▸ Requirement
Check each line of the entries below for the string "this"; copy every line where it appears.

(Photographed scenes with cuboids)
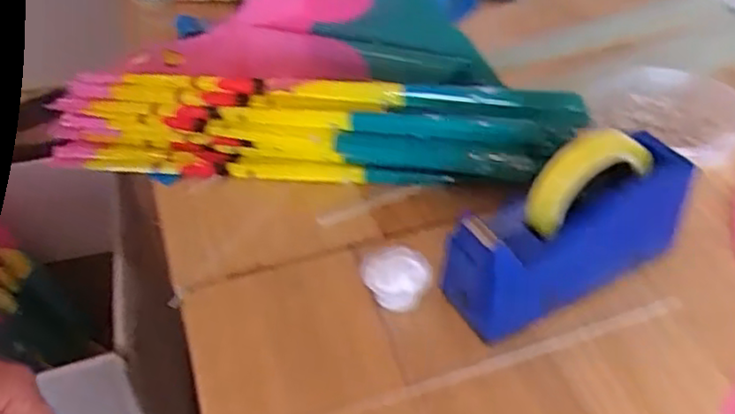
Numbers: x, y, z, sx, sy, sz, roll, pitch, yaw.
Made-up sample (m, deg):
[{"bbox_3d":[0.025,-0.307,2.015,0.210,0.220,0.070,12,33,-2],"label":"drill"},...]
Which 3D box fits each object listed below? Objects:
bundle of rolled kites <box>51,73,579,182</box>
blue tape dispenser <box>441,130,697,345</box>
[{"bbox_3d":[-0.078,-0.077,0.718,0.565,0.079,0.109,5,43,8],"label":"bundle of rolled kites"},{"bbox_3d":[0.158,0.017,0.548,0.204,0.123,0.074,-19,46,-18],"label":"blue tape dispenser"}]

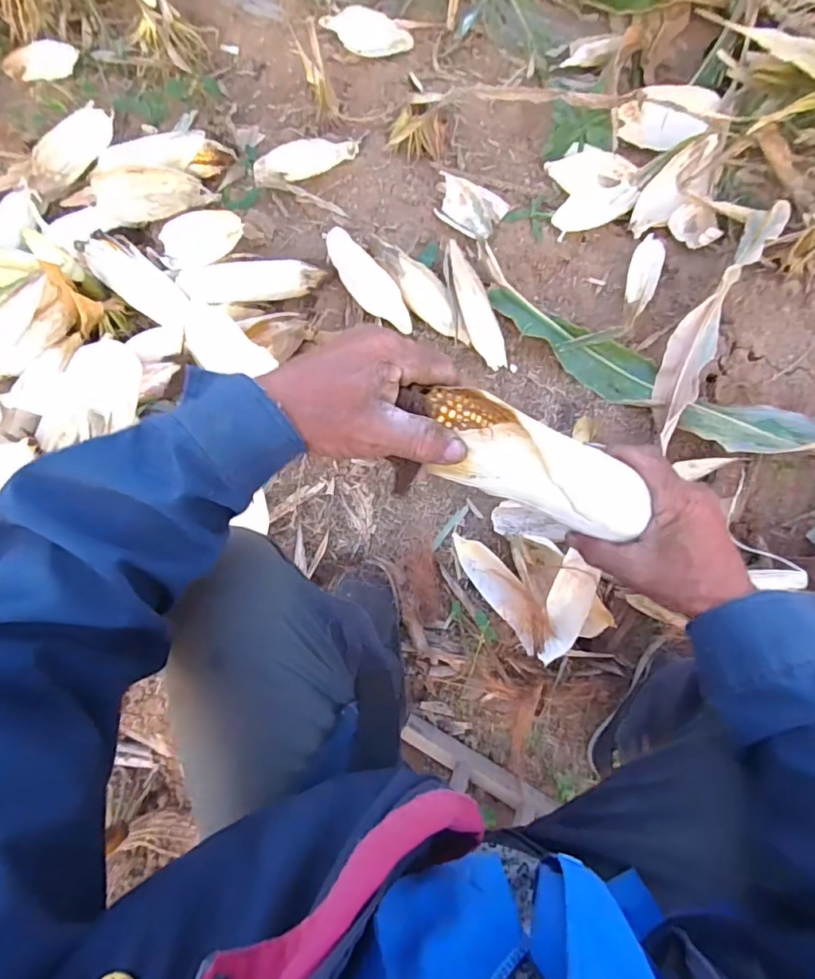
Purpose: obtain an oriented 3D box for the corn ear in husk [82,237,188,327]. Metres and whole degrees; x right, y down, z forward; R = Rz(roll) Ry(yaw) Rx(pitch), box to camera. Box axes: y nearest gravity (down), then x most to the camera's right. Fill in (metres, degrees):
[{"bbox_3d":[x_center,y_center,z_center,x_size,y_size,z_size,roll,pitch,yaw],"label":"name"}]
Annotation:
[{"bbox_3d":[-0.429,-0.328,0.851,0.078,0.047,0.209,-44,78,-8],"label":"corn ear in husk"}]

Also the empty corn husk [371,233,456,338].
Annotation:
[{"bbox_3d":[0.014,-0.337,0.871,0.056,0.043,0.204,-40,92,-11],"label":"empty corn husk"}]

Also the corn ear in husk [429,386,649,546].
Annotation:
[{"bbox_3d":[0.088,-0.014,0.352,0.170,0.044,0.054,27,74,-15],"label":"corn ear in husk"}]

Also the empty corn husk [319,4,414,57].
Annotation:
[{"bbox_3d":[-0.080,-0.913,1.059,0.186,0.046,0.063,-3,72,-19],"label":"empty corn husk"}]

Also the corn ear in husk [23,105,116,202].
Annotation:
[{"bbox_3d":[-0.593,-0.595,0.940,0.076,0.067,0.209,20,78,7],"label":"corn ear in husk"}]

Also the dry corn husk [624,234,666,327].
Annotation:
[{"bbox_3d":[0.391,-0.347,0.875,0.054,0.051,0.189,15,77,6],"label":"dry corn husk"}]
==
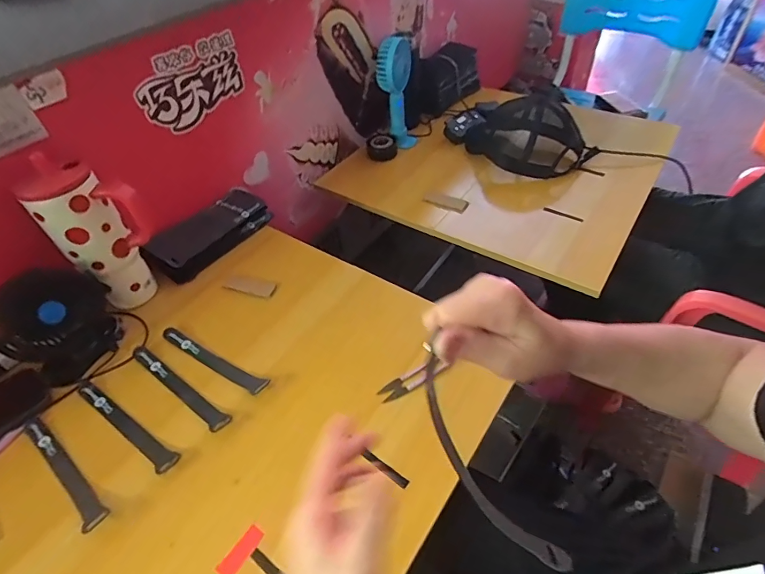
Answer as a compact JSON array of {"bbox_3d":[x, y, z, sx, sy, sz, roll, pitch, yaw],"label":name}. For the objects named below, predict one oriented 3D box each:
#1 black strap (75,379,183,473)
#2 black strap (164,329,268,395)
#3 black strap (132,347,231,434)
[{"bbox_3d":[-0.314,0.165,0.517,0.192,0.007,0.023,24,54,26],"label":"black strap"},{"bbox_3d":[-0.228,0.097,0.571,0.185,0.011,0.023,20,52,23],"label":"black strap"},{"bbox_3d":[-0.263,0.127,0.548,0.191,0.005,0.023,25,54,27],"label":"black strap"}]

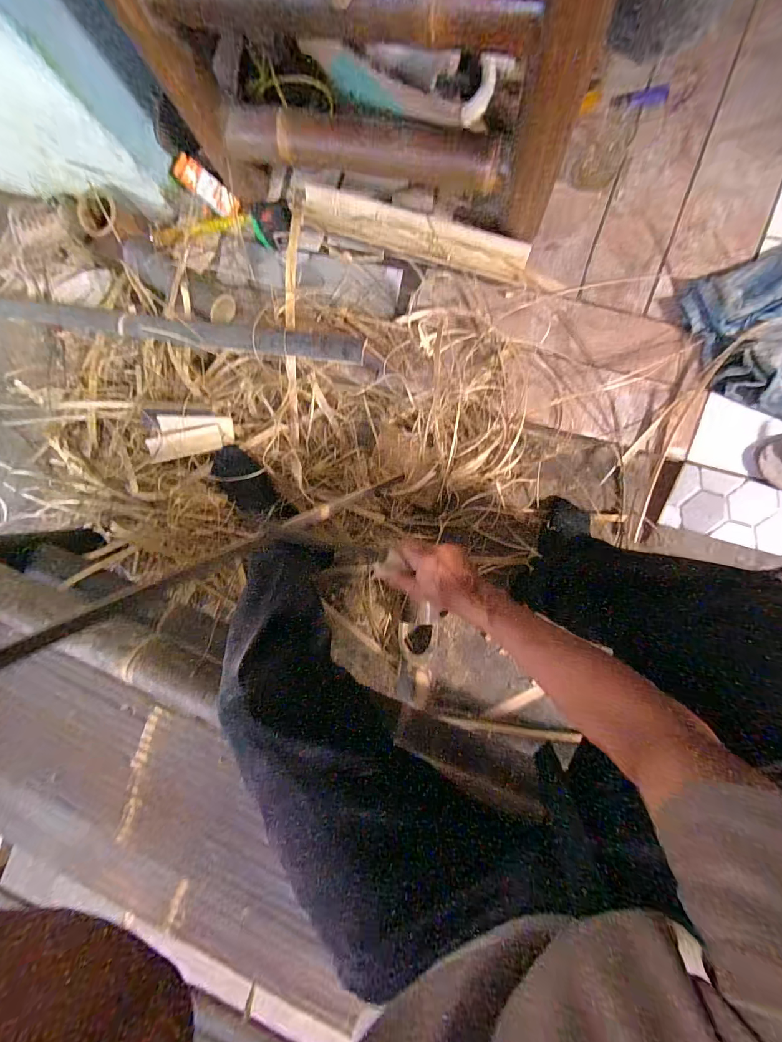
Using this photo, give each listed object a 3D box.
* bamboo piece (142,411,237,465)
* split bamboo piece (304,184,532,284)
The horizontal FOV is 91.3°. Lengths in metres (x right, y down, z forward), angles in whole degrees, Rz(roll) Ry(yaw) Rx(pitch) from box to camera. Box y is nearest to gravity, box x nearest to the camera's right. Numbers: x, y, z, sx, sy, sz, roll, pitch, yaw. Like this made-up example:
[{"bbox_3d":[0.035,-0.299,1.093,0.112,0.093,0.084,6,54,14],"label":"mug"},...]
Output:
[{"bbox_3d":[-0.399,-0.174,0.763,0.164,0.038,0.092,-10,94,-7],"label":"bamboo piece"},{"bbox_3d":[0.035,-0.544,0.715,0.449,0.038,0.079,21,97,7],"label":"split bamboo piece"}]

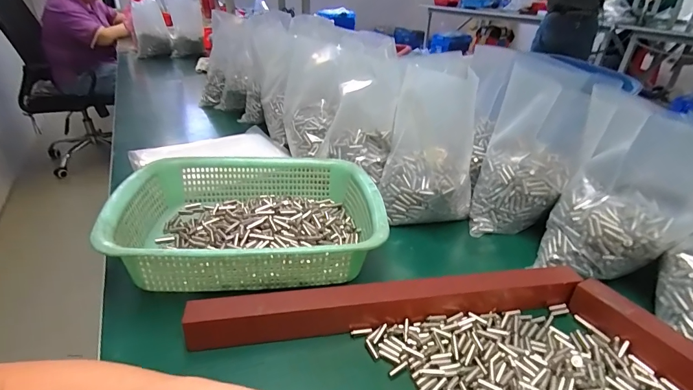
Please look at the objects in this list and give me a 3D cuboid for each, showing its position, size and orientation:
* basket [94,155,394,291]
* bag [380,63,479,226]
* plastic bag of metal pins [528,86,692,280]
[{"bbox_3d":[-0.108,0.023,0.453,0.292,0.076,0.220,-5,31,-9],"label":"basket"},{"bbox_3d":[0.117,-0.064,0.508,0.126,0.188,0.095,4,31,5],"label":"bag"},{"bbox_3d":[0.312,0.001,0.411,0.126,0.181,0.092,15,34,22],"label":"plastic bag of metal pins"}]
==
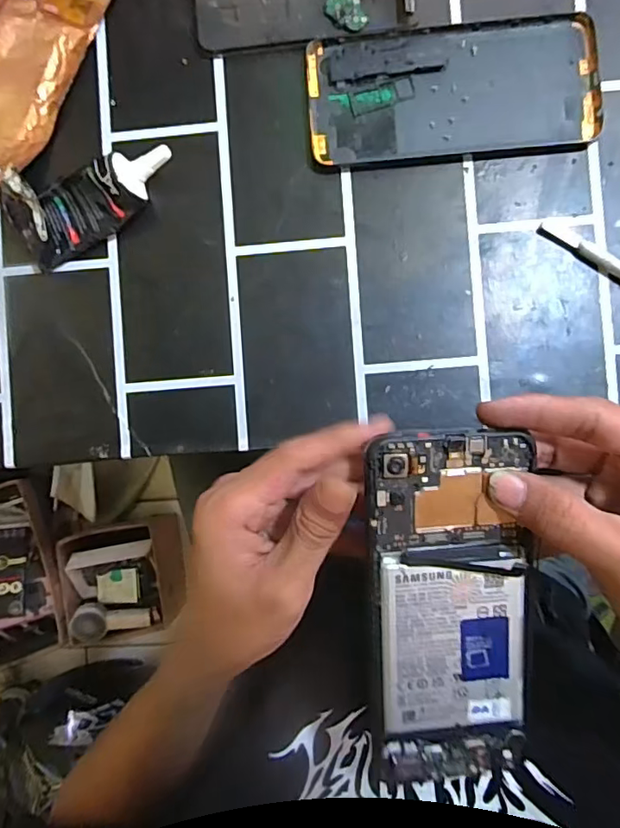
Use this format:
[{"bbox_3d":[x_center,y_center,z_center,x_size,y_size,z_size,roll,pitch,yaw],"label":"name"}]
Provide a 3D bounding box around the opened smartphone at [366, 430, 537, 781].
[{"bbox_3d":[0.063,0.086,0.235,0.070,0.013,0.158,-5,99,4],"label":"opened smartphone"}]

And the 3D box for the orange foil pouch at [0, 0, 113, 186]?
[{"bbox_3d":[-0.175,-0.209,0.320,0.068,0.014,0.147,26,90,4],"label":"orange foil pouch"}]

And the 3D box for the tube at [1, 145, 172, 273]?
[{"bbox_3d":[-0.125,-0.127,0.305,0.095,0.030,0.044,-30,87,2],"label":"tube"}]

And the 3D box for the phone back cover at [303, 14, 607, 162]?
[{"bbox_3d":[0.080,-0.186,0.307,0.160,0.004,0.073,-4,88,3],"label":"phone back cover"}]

▸ Exercise result
Using this photo, give each listed object a 3D box.
The horizontal FOV is 91.3°. Lengths in metres (x right, y down, z forward), angles in whole degrees, Rz(roll) Ry(yaw) Rx(pitch) from box to camera. Box y is nearest to gravity, box x nearest to the camera's right. Numbers: x, y, z, sx, sy, sz, roll, pitch, yaw. Like this made-up example:
Please look at the objects in this list and give me a 3D cuboid for each, showing its position, size and orientation:
Use this format:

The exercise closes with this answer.